Sample diagram of a complex application using pure serverless computing (source: https://docs.microsoft.com/en-us/azure/architecture/example-scenario/ai/news-feed-ingestion-and-near-real-time-analysis)

This approach is also linked to another concept of application architecture, the so-called event-driven approach. Previously, apps "just ran" and were "available to anyone at any time". Event-driven architecture is based on the assumption that "reacting to an event".

So we have typically producers these events (something happened; user uploaded an image, business transaction was triggered, account status changed, new order arrived).

Then there are components event routerswhich are responsible for routing messages to individual customers (who should know about this; if there is a new image, this and that needs to be done, the new order needs to be processed by these follow-up applications).

The last link in the chain is the processors (consumers). They are responsible for performing a specific action based on a specific event (what is to happen; if a new image has arrived, certain operations need to be performed, a new order means its processing and entry into the ERP system).

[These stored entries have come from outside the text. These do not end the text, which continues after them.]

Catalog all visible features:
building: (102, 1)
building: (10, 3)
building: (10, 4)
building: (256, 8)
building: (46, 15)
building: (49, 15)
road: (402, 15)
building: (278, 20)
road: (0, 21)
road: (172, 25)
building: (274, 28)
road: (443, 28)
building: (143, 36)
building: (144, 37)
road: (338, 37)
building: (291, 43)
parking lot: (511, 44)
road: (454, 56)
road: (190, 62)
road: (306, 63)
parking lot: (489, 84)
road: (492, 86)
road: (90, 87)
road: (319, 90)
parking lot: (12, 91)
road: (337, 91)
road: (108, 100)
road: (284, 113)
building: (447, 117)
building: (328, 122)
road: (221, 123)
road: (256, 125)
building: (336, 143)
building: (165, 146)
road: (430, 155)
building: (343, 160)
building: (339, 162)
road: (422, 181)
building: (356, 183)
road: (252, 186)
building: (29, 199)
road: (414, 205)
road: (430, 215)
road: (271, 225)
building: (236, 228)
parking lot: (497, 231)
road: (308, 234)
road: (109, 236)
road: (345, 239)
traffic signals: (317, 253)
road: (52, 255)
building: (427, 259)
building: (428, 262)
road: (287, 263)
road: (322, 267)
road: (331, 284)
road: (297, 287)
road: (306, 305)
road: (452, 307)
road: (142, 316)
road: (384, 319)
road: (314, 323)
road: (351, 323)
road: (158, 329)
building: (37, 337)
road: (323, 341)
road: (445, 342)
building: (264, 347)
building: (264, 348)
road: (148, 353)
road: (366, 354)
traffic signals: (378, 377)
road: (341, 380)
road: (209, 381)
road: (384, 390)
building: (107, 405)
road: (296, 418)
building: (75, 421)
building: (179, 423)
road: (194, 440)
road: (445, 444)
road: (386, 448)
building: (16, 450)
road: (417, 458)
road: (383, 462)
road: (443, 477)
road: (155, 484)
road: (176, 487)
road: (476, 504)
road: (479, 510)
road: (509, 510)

Sample of event-driven architecture (source: https://aws.amazon.com/blogs/compute/operating-lambda-understanding-event-driven-architecture-part-1/)

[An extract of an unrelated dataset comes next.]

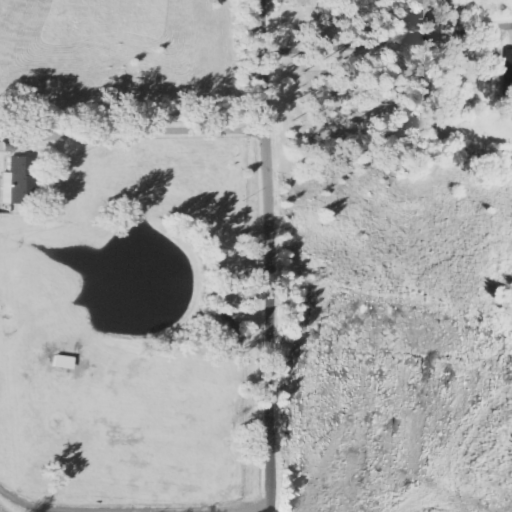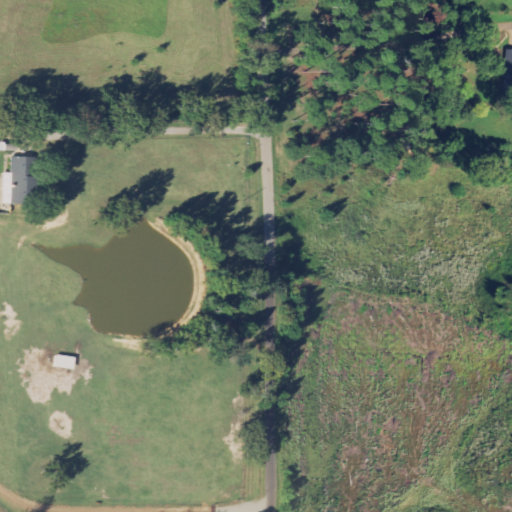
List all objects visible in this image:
building: (509, 75)
building: (19, 182)
road: (239, 256)
building: (65, 363)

Serverless computing: yes or no?

Serverless computing is not suitable for every software implementation, but the more my applications are "cloud native" and developed for the cloud, the more potential benefits serverless computing offers me.

With the right use of serverless computing, my application can be much more robust, cheaper and more accessible than traditional PaaS services.

So how do you decide which applications to use which service and technology for? This is what my colleague will focus on Lukas Hudecek in his upcoming paper on application analysis.

About the author
Martin Gavanda
Martin Gavanda

Cloud Architect | LinkedIn

Martin is a senior consultant focusing mainly on public cloud - Amazon Web Services and Microsoft Azure.

Technical knowledge: Public Clouds (Azure & AWS), Cloud Architecture and Design, Cloud Security, Kubernetes & Cloud Native application design, Application Assessments & Migrations.